** Opening INFORMATION PROVIDED block **

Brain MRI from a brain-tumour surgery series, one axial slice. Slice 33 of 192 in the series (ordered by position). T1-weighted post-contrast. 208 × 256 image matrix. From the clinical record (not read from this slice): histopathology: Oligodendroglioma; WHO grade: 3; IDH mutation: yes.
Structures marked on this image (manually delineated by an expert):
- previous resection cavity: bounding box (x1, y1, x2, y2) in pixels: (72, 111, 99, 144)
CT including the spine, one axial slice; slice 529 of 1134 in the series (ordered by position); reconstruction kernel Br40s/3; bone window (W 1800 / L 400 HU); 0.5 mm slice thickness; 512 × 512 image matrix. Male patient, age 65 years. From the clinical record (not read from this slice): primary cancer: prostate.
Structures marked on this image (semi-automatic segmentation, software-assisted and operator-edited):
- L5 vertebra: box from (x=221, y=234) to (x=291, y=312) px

** Closing INFORMATION PROVIDED block **
** Opening INFORMATION PROVIDED block **

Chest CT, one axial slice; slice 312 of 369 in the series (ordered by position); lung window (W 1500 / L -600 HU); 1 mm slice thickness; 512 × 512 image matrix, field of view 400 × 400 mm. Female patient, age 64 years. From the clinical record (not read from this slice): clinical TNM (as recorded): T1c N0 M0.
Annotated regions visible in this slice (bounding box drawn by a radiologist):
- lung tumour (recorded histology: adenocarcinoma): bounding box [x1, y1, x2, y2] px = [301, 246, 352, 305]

** Closing INFORMATION PROVIDED block **

=== ABOUT THIS EXERCISE ===
How many lines in the records contain the word "lung"? Reply with that number only.

=== WRITTEN REPLY ===
2